Frequently I am more and more concerned about meeting the right
woman, settling down and starting a family. I have been here before with these
thoughts and believed I had met the right woman. Turned out she was a lying
cheating whore. But that’s a story for another day.
Currently I live in this Podunk village of a town the locals believe
is a city. While it is absolutely beautiful here the social scene leaves plenty
to be desired. I would rather take a vow
of celibacy than take my chances with any of the—and I use the term loosely—“women”
around here.
Now to be fair I have met several lovely women here but of course
they all seemed to be married.
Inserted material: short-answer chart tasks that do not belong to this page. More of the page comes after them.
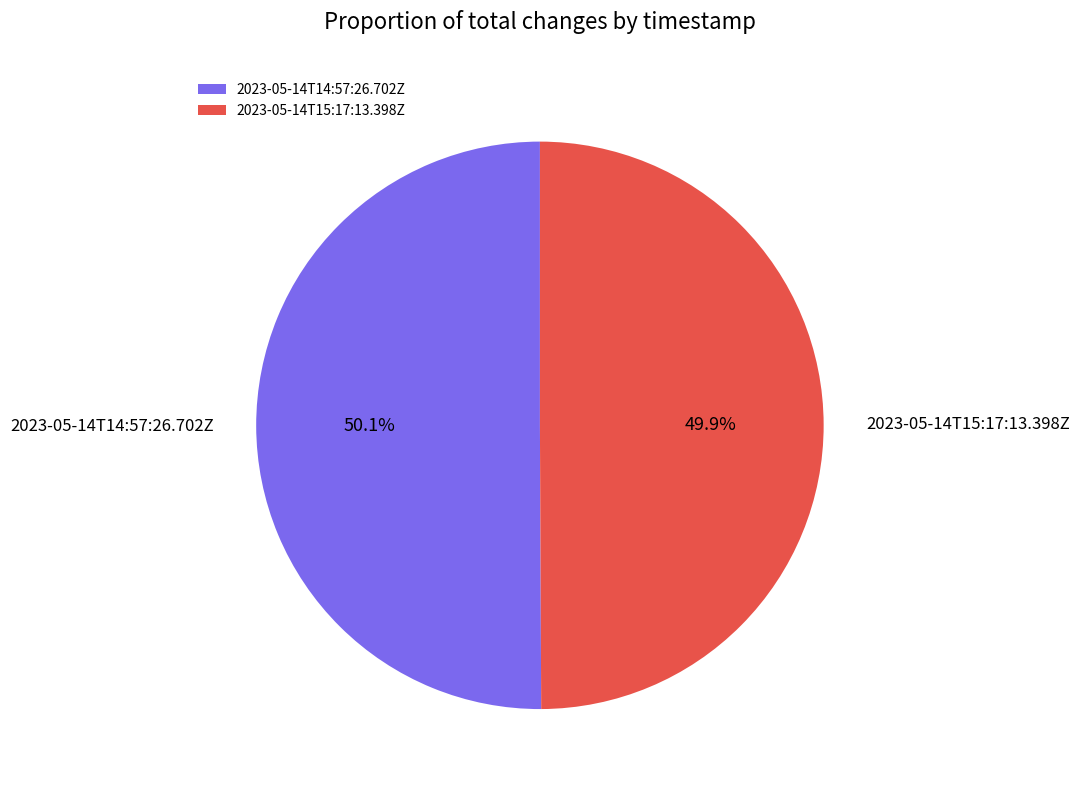

What percentage is the 2023-05-14T14:57:26.702Z slice, to the nearest percent?

50%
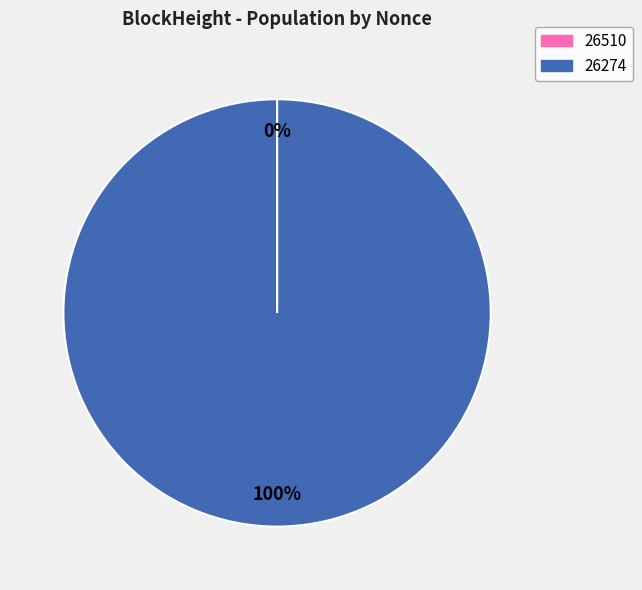

Which category has the biggest portion of the pie?

26274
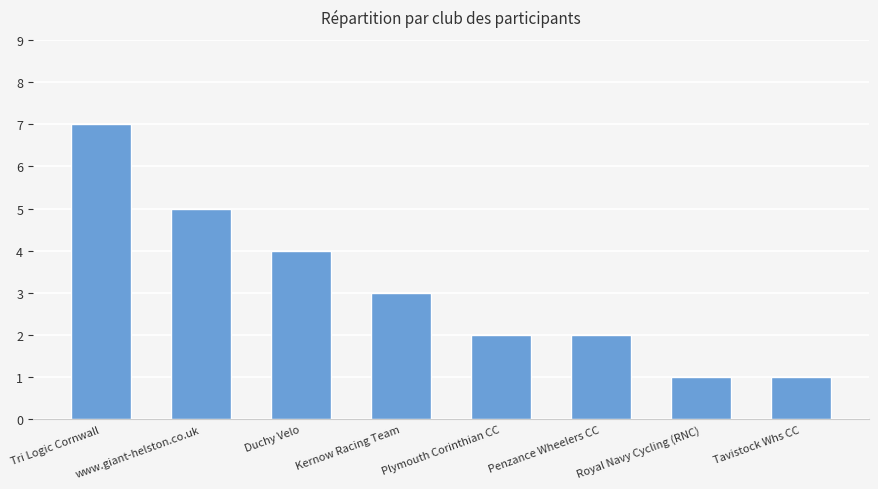

Where does the data first go above 3?

Tri Logic Cornwall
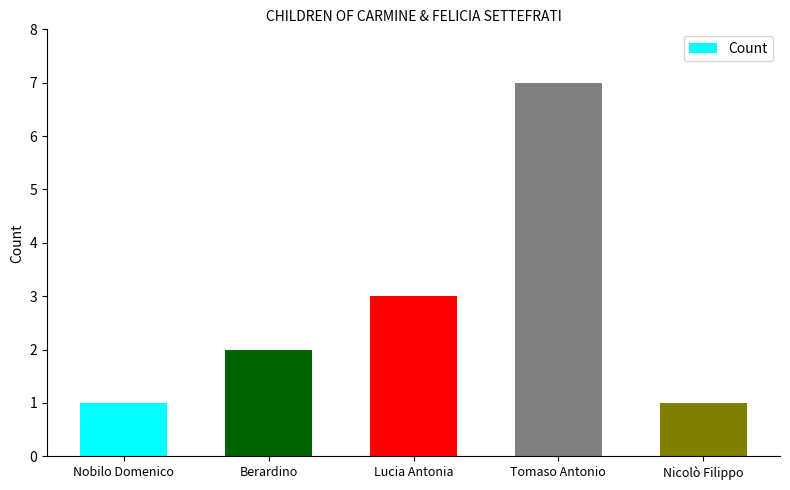

What is the label of the 2nd bar from the left?

Berardino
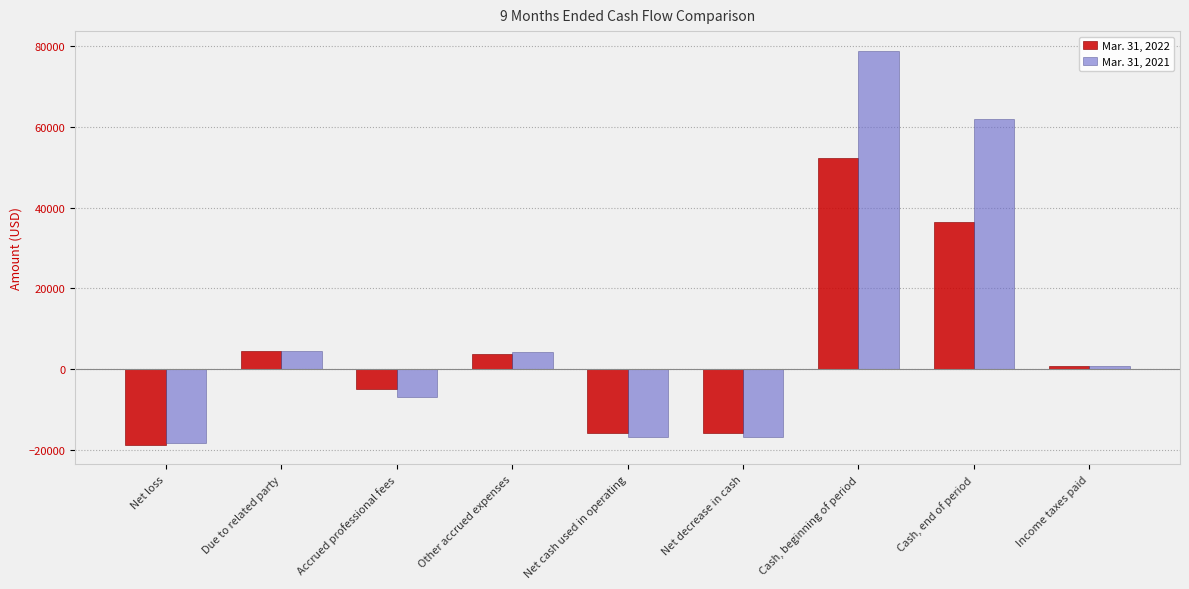

The Mar. 31, 2021 series shows 26354 at Cash, beginning of period. True or false?

False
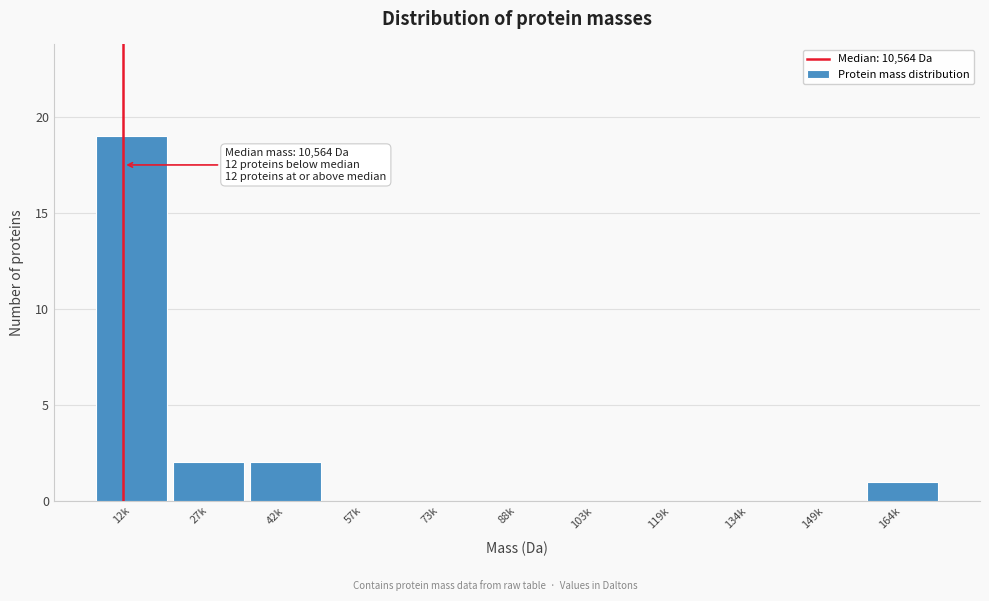

Reading left to right, list all the values displayed in this chart.

12k=19	27k=2	42k=2	57k=0	73k=0	88k=0	103k=0	119k=0	134k=0	149k=0	164k=1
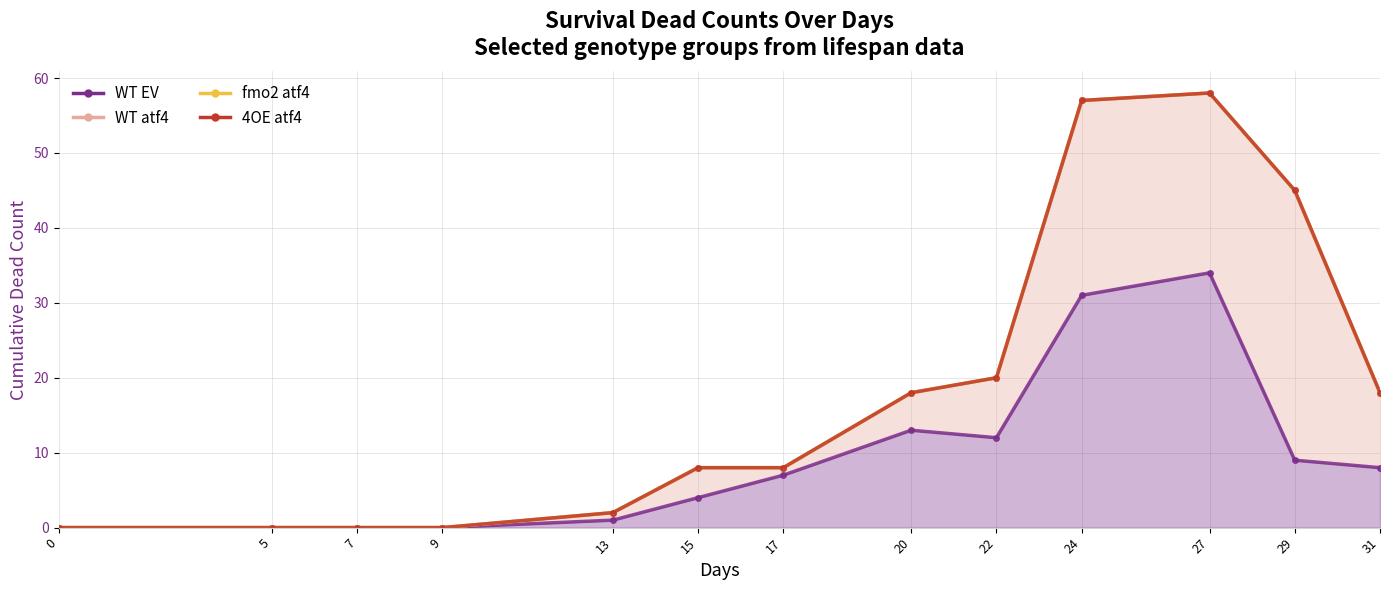

Between 15 and 17, which series saw the biggest shift?

WT EV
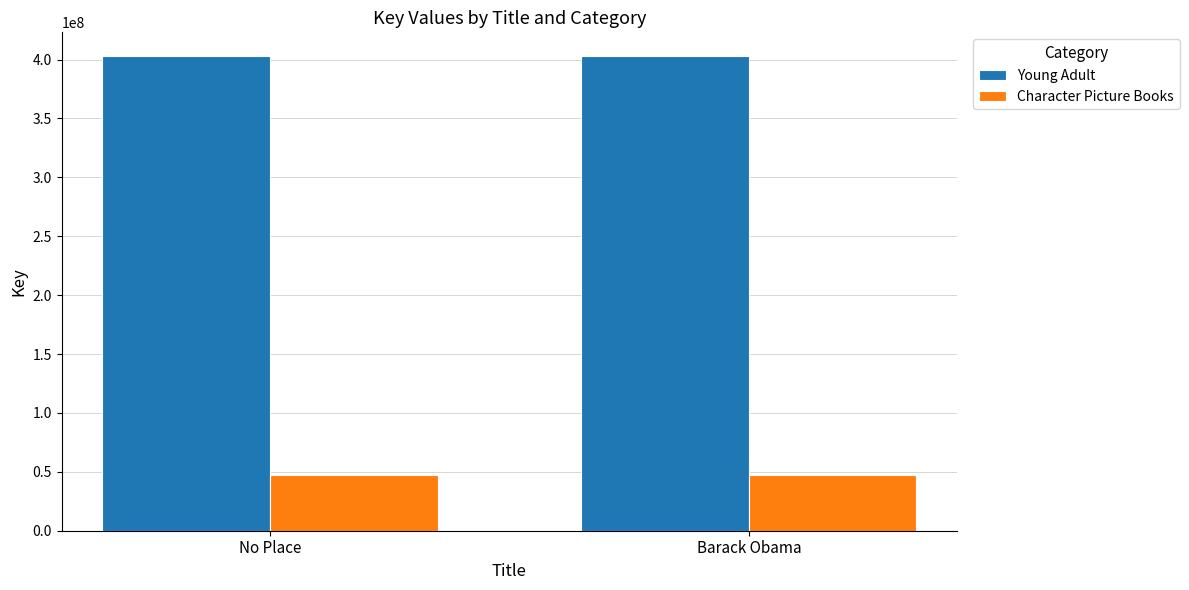

Reading left to right, list all the values displayed in this chart.

Young Adult: No Place=402974350	Barack Obama=402974350
Character Picture Books: No Place=47727476	Barack Obama=47727476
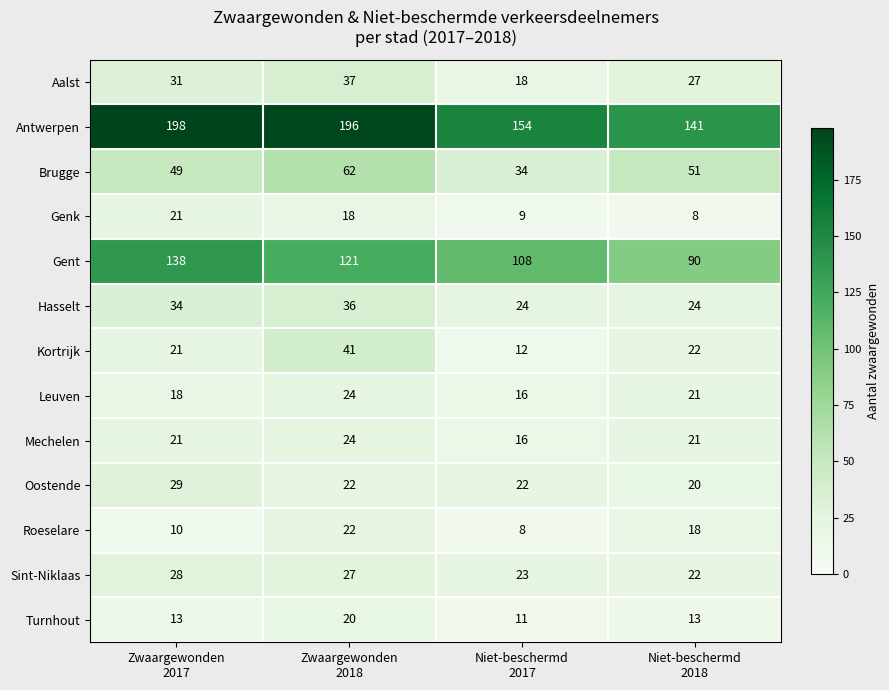

What is the highest value of the Hasselt series?

36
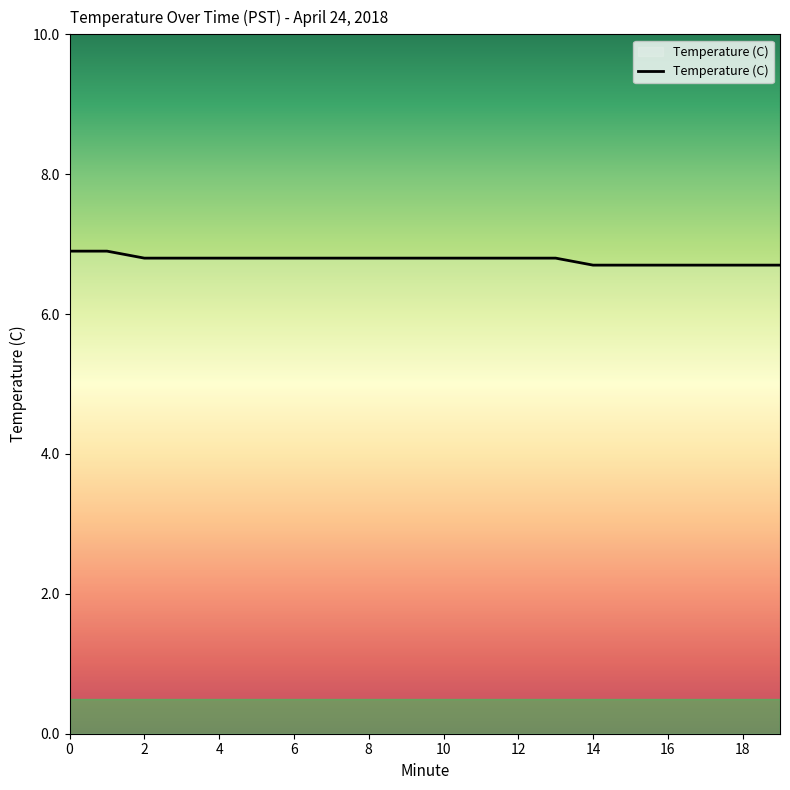

What is the smallest value displayed?

6.7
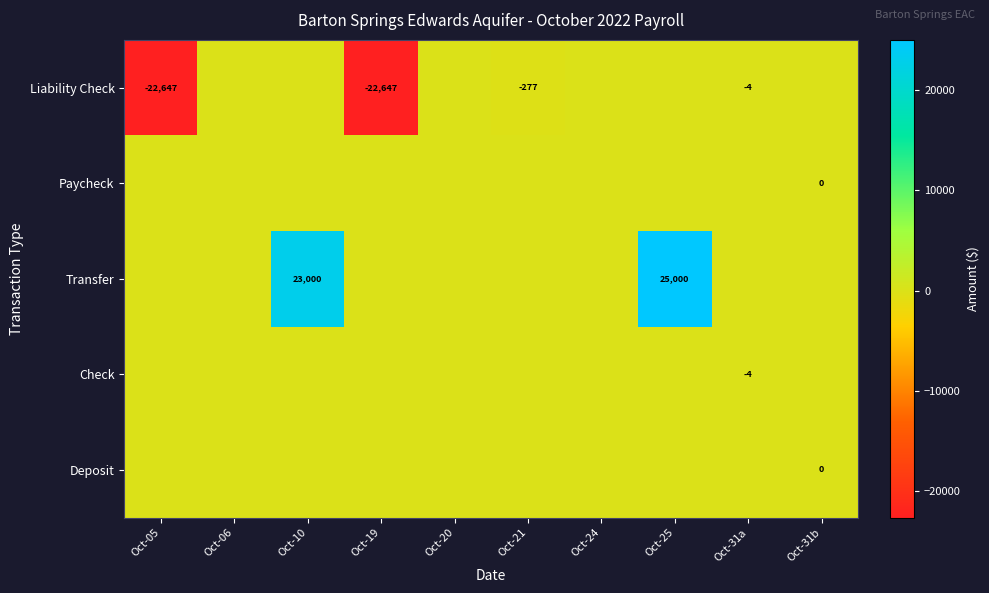

What is the sum of the Liability Check values at Oct-21 and Oct-05?

-22924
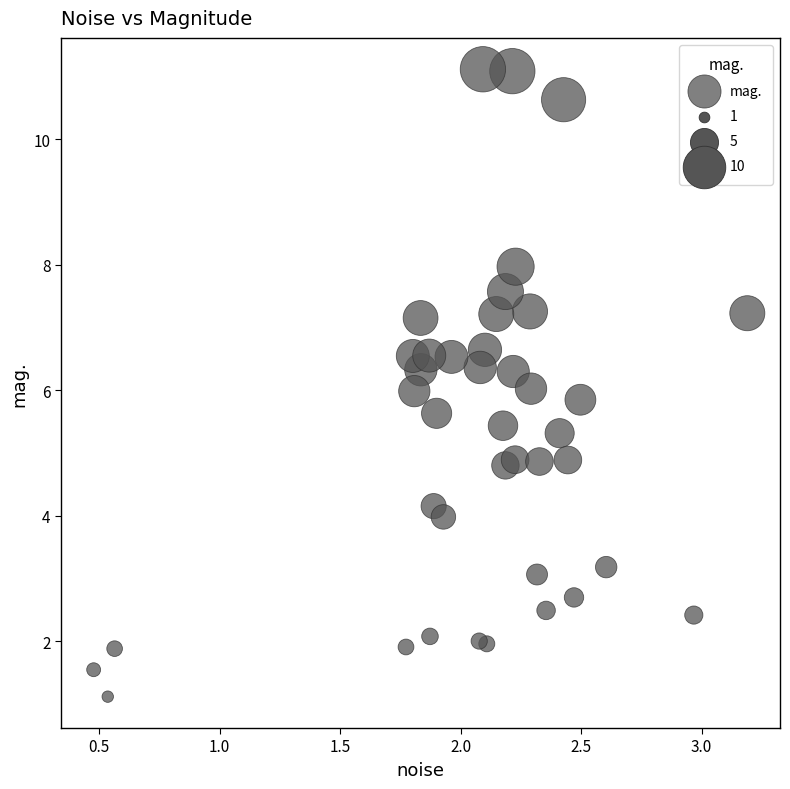

What is the range of Y values (max minus min)?

10.0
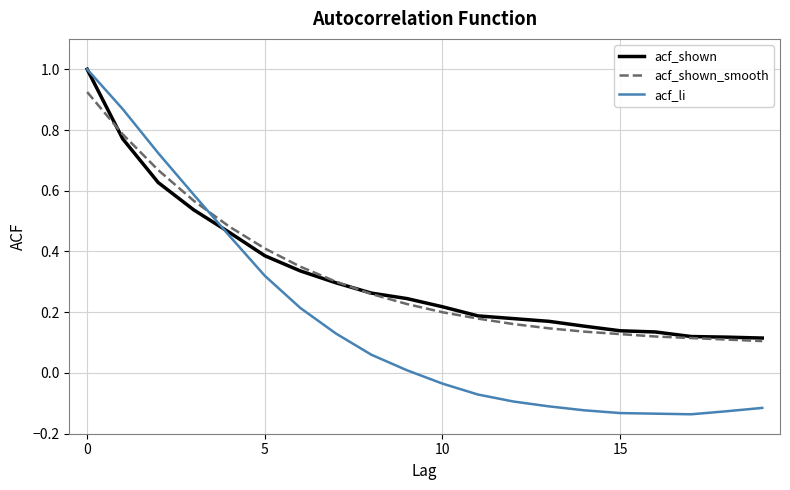

What is the greatest value displayed?

1.0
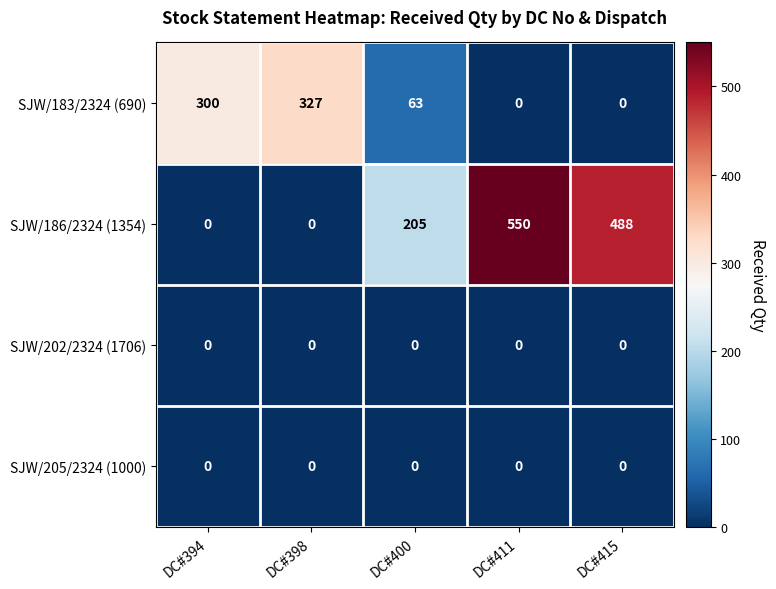

Is it true that SJW/183/2324 (690) equals 0 at DC#415?

True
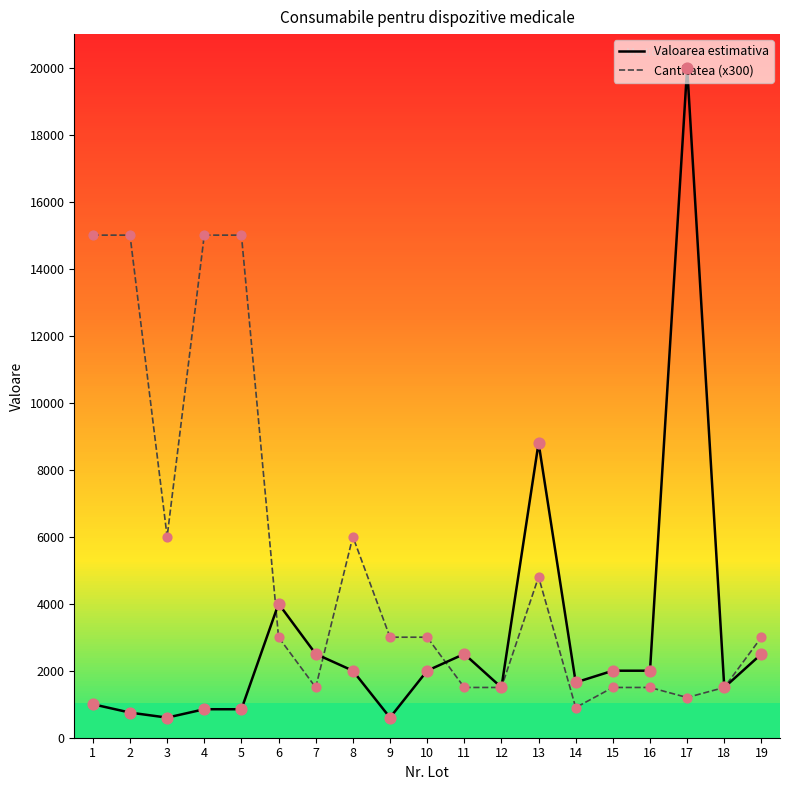

What is the spread (max minus min) of values at 17?

18800.0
The ones that aren’t, are either about as couth
as a one toothed gator hunter from the deep swamps of Alabama; or have some
issue or another, usually in the form of ex-boyfriends or daddy issues.
I am for the most part fairly picky about whom I sleep with; which
is now creating a matter of concern for me. Aside from the lack of diversification (amount of women available to sleep with) living a small town like this,
everyone is in your business. You can’t have any type of relations without
everyone finding out. I don’t have a lot of options here. Correction, I don’t have
a lot of options of people that I would actually sleep with.
There is one woman that I have met which seems normal albeit she
does not think so. She is attractive, relatively baggage free, funny and unique
in her own way. She has the appropriate level of independence which is an
awesome trait as I don’t do well with the lost puppy types. But damn it I swear
she doesn’t know what she really wants.
She comes over and it feels so familiar. I can feel the lust in
the air but it never rears its head. At times it feels as though we have known
each other for a long time and perhaps things are too comfortable. I am still
trying to pinpoint the fulcrum that is the attraction between us. Sometimes I
wonder if is just in my head.
This woman is not my normal type which may just be the reason I am
so intrigued. I know that there is something with her because I consider the
impact of my actions when I’m around her and worry that I will do the wrong
thing. However at the end of the day I am who I am and will do what I do; we’ll
just have to see if that’s enough.
What I do know from my years of dating is that bitches be crazy. Fact!
What I do know from my years of dating is that bitches be crazy. Fact!